I'm going to kick off the series by addressing the first point:

Building Relationships and Growing Gardens both Require Knowledge
I tried to grow cilantro once. It was a miserable failure. I was mystified by my inability to grow cilantro because I was under the impression that growing it was about as easy as growing a wild onion (i.e., it's easy to be successful by accident). Apparently, that is not the case.

So, the question is: why did I fail? The answer is: because I didn't know what the blazes I was doing.

It's my feeling that most people attempt to manage relationships in the same way that I attempted to grow cilantro - with the misguided assumption that they are natural and they will essentially grow themselves. We come to this impression because most of us have had relationships forged for/with us for a very long time with little thought, work, or input of any sort on our parts. We form relationships with our parents, siblings, classmates, neighborhood kids, etc. We meet people, tell them things about ourselves, we like the same things, we become friends, and tah-dah - instarelationship.

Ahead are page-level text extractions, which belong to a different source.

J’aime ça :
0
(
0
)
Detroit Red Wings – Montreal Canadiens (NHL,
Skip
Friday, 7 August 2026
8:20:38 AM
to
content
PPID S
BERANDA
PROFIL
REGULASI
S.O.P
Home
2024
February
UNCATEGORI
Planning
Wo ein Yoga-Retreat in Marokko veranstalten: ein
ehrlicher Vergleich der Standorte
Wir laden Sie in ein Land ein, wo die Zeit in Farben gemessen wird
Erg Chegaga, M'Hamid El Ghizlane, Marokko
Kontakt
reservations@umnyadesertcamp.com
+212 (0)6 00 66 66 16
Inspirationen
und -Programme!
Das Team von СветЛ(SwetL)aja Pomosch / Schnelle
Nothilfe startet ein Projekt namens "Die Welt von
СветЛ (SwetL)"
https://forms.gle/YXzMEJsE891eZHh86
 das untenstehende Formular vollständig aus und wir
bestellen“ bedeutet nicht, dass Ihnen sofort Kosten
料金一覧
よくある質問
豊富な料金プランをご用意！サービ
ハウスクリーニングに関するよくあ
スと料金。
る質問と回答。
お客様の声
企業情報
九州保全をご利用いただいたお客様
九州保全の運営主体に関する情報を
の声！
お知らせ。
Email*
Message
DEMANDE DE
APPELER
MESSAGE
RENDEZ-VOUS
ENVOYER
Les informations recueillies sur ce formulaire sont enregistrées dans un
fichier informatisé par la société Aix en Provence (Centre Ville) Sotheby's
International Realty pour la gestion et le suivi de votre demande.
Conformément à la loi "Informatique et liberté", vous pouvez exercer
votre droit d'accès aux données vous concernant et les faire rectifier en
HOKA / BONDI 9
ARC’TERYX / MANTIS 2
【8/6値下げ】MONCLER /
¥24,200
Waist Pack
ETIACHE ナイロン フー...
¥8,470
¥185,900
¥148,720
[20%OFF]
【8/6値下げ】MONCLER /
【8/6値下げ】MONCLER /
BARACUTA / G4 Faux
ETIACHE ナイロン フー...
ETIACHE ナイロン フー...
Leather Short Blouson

That our relationships are forged for us for most of our formative years sets us up, I think, to assume that we inherently know how to form, grow, and maintain relationships. That assumption is as problematic as my assumption that I can grow cilantro because it's a plant and plants grow by themselves all the time. When I say it like that, it sounds slightly crazy that we all think we just get how to be in relationships.

Here's the truth: we have to learn how to do relationships the same way we need to learn how to grow cilantro or tomatoes. Part of learning means understanding that why an action (giving a plant too much sun, or yelling in a conflict) results in one outcome or another (plant death, or hurt and anger). I am positive that had I known the first thing about how to plant cilantro, I would have been more successful than I was. Similarly, if we want to grow relationships, we need an education about how to do so.

There are any number of ways to educate yourself. Take classes in communication or social psychology to understand what scholars have learned about relationships. Seek out relationship coaching or couples therapy to learn about how to interact with one another more fruitfully. Read a relationship blog.

Better yet, you should learn about your partner. Talk to your partner about how something they do in a conflict, for example, affects you (and vice versa). Deliberately try communicating differently to see if you get a different outcome (because whatever the outcome is, you've learned something). Talk to each other about how your experiments are going and adapt your communication to what you've learned about one another.

Whatever you learn, how ever you learn it, you should be learning it mindfully. We improve our odds of having successful relationships when we are deliberate and purposeful about learning what we need to in order to address our most important relationship concerns.

In retrospect, it occurs to me that I never googled how to grow cilantro. How easy that would have been. Instead, I embarked on an adventure armed with nothing but a desire for fresh cilantro all the time. I ended up with nothing to show for it but frustration. Be better about approaching your relationships than I was about approaching gardening. If you do, you will amass knowledge and information that will help you plan better, acquire more skills, and  have more tools in your repertoire to be able to succeed at building solid relationships.